Influence of SiO2 and Al2O3 particles on erosion wear of aero-compressor blades

Abstract

When helicopters take off and land in areas such as plateaus and deserts, both SiO2 and Al2O3 particles in the external environment can cause erosion wear on compressor blades, compromising helicopter safety during operation. The aim of this study is a model of a pre-1.5-stage compressor from a turboshaft engine. The experimental schemes of SiO2 and Al2O3 particle velocimetry and Ti–6Al–4V alloy erosion wear were designed to construct a Tabakoff erosion wear model. The influence of particle density and hardness on the erosion rate was deduced. The trajectories and velocities of the two types of particles were analyzed using the gas-solid two-phase flow method. The erosion pattern of the blade was investigated to determine the influence of the two-particle on the erosion rate of the blade. The results showed that Al2O3 particles produced more energy than SiO2 particles and had a higher ability to erosion materials. The maximum impact angle of both the SiO2 and Al2O3 particles on the Ti–6Al–4V alloy was 30°, and the erosion rate of Al2O3 particles at this angle was 66% higher than that of the SiO2 particles.
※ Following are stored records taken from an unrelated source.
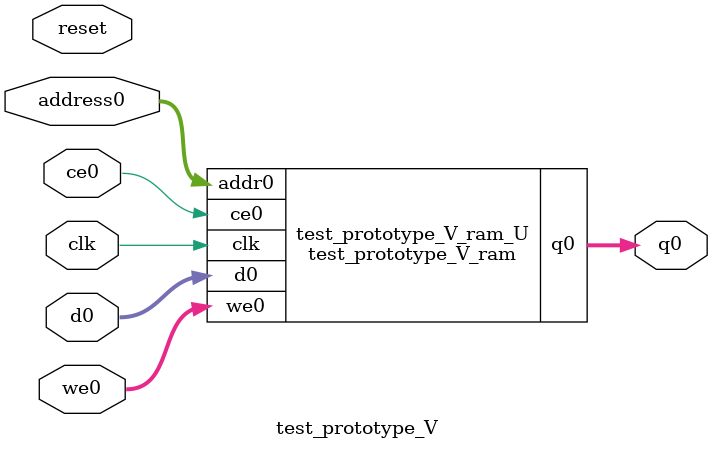
<source format=v>
`timescale 1 ns / 1 ps
module test_prototype_V_ram (addr0, ce0, d0, we0, q0,  clk);

parameter DWIDTH = 64;
parameter AWIDTH = 12;
parameter MEM_SIZE = 4056;
parameter COL_WIDTH = 8;
parameter NUM_COL = (DWIDTH/COL_WIDTH);

input[AWIDTH-1:0] addr0;
input ce0;
input[DWIDTH-1:0] d0;
input [NUM_COL-1:0] we0;
output reg[DWIDTH-1:0] q0;
input clk;

(* ram_style = "block" *)reg [DWIDTH-1:0] ram[0:MEM_SIZE-1];



genvar i;

generate
    for (i=0;i<NUM_COL;i=i+1) begin
        always @(posedge clk) begin
            if (ce0) begin
                if (we0[i]) begin
                    ram[addr0][i*COL_WIDTH +: COL_WIDTH] <= d0[i*COL_WIDTH +: COL_WIDTH]; 
                end
                q0[i*COL_WIDTH +: COL_WIDTH] <= ram[addr0][i*COL_WIDTH +: COL_WIDTH];
            end
        end
    end
endgenerate


endmodule

`timescale 1 ns / 1 ps
module test_prototype_V(
    reset,
    clk,
    address0,
    ce0,
    we0,
    d0,
    q0);

parameter DataWidth = 32'd64;
parameter AddressRange = 32'd4056;
parameter AddressWidth = 32'd12;
input reset;
input clk;
input[AddressWidth - 1:0] address0;
input ce0;
input[DataWidth/8 - 1:0] we0;
input[DataWidth - 1:0] d0;
output[DataWidth - 1:0] q0;



test_prototype_V_ram test_prototype_V_ram_U(
    .clk( clk ),
    .addr0( address0 ),
    .ce0( ce0 ),
    .we0( we0 ),
    .d0( d0 ),
    .q0( q0 ));

endmodule


</source>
The erosion patterns of the compressor guide, rotor, and stator blades did not vary with the particle material; however, the erosion rate caused by the Al2O3 particles on the blade was larger than that of the SiO2 particles. The maximum erosion rate on the compressor occurred at 98.5% span of the leading edge of the rotor blade, and the erosion rate generated by the Al2O3 particles at this position was 114% higher than that of the SiO2 particles. This research can provide a theoretical reference for anti-erosion protection designs and vibration characteristic analysis of aero-engine compressor blades.